This smoothie might be of dubious health benefit and culturally taboo, but at least it tastes metallic and bloody.
Nick Baines asked to keep the placenta after his wife gave birth. He then ate it cooked in taco form, and raw in smoothie form. Then he blogged about it. It's actually rather fascinating, if you're able to stomach the idea.
In Baines' experience, afterbirth taco tastes like brisket, while afterbirth smoothies taste "exactly like the delivery room had smelled."
Flavor profiles aside, he had some interesting observations.

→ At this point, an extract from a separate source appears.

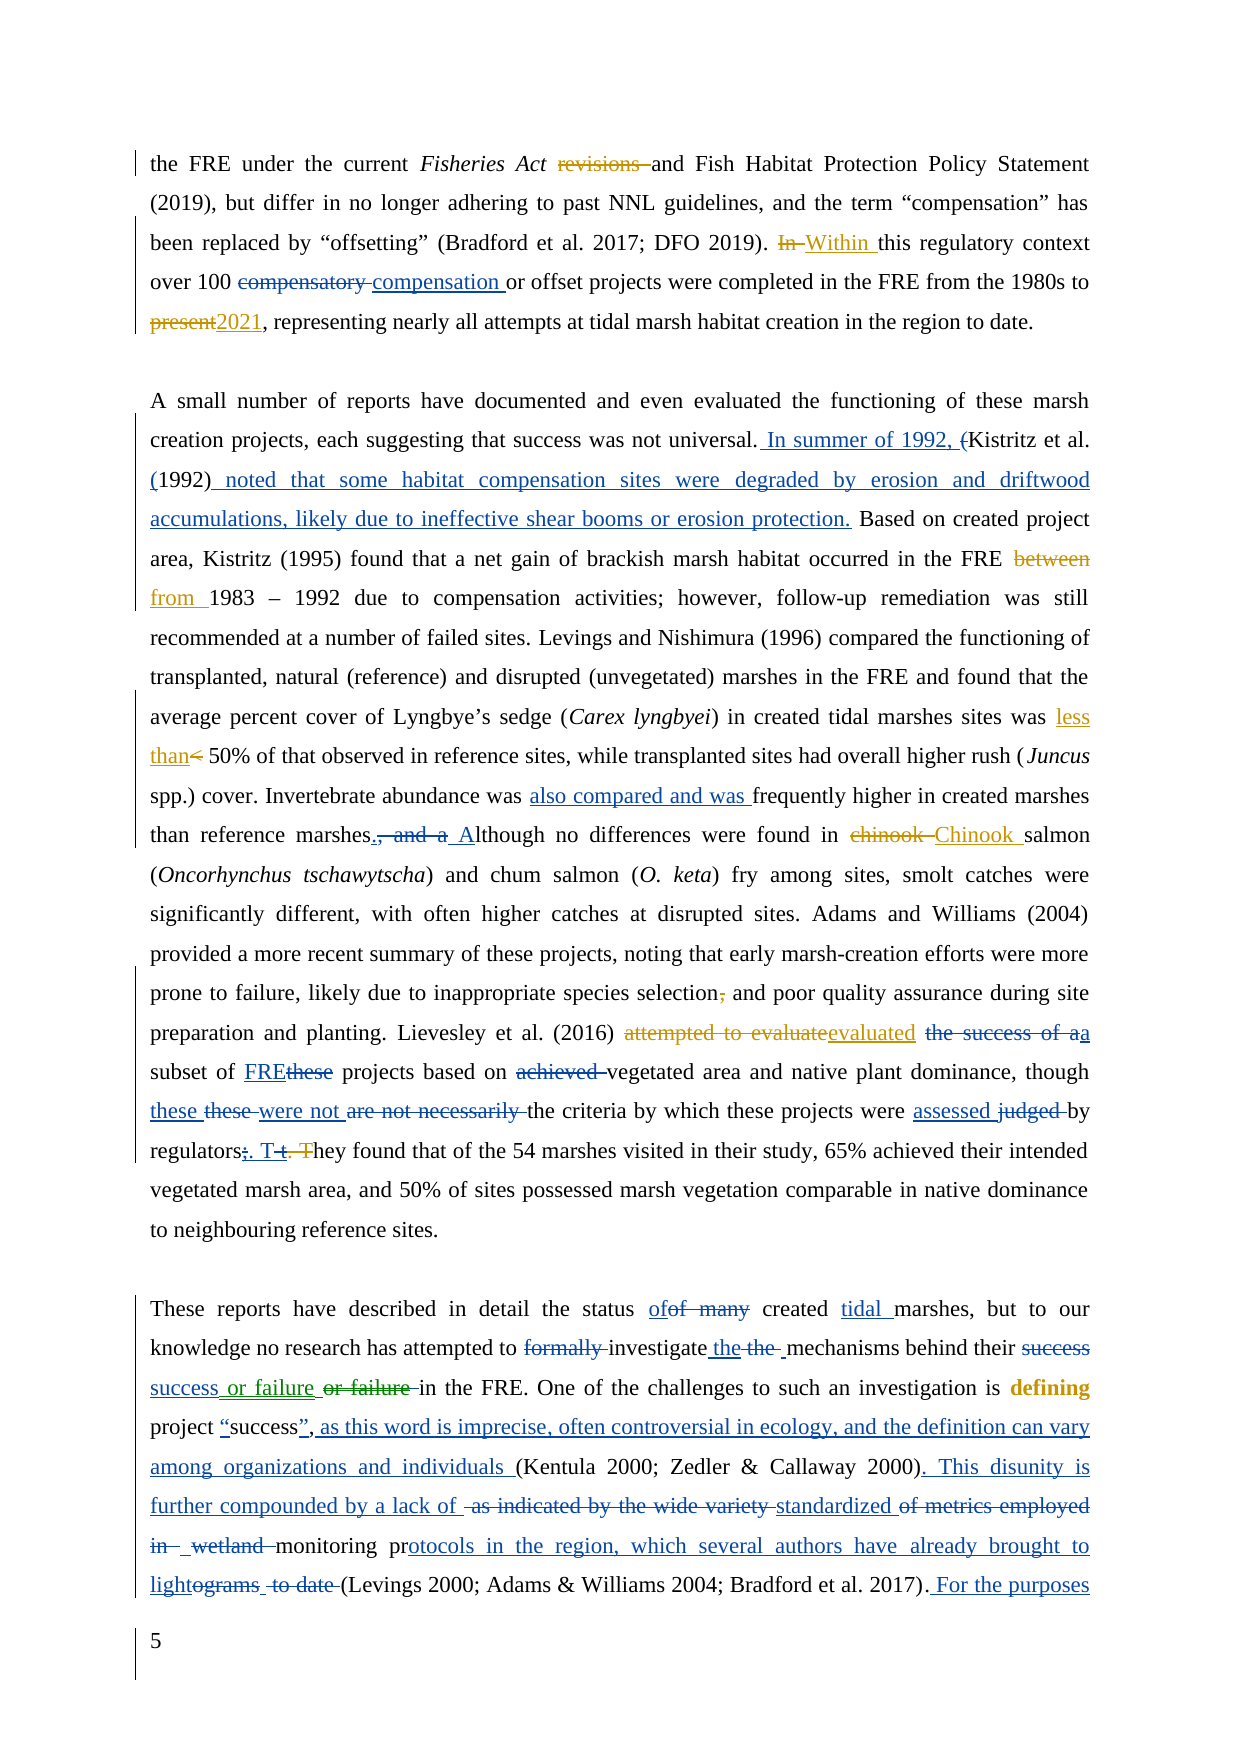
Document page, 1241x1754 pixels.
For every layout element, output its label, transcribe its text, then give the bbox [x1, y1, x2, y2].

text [150, 1295, 1090, 1598]
text A small number of reports have documented and even evaluated the functioning of these marsh creation projects, each suggesting that success was not universal.Kistritz et al. 1992) Based on created project area, Kistritz (1995) found that a net gain of brackish marsh habitat occurred in the FRE 1983 – 1992 due to compensation activities; however, follow-up remediation was still recommended at a number of failed sites. Levings and Nishimura (1996) compared the functioning of transplanted, natural (reference) and disrupted (unvegetated) marshes in the FRE and found that the average percent cover of Lyngbye’s sedge (Carex lyngbyei) in created tidal marshes sites was 50% of that observed in reference sites, while transplanted sites had overall higher rush (Juncus spp.) cover. Invertebrate abundance was frequently higher in created marshes than reference marsheslthough no differences were found in salmon (Oncorhynchus tschawytscha) and chum salmon (O. keta) fry among sites, smolt catches were significantly different, with often higher catches at disrupted sites. Adams and Williams (2004) provided a more recent summary of these projects, noting that early marsh-creation efforts were more prone to failure, likely due to inappropriate species selection and poor quality assurance during site preparation and planting. Lievesley et al. (2016) subset of projects based on vegetated area and native plant dominance, though the criteria by which these projects were by regulatorshey found that of the 54 marshes visited in their study, 65% achieved their intended vegetated marsh area, and 50% of sites possessed marsh vegetation comparable in native dominance to neighbouring reference sites. [150, 387, 1090, 1242]
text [150, 150, 1090, 334]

One of the bigger takeaways is that even though it's apparently a trendy food, people will think you are weird if you ask to keep your wife's afterbirth (but they'll probably think you're weirder if you ask to keep someone else's).
Another is that many health professionals are dubious of the benefits eating placenta:
"Though it is a rich source of protein, it is designed to feed the baby, not the mother," says Dr Rohan Lewis, a reader of physiology at the University of Southampton.
However, it doesn't look like most people are ingesting placenta quite the way Baines did.
Rather than blended into a revolting drink, or spiced and cooked to achieve a flavor "not dissimilar to Texas BBQ," it would appear most placenta eaters are dehydrating and processing their placenta into capsules.
But, consuming placenta in that form has lead to at least one notable instance of remorse, as noted in a 2012 New York Times parenting blog entitled, "I Regret Eating My Placenta."
"I’m kicking myself for being so gullible without a single shred of proof," writes Nancy Redd, of her experience consuming her placenta in processed, pill-form.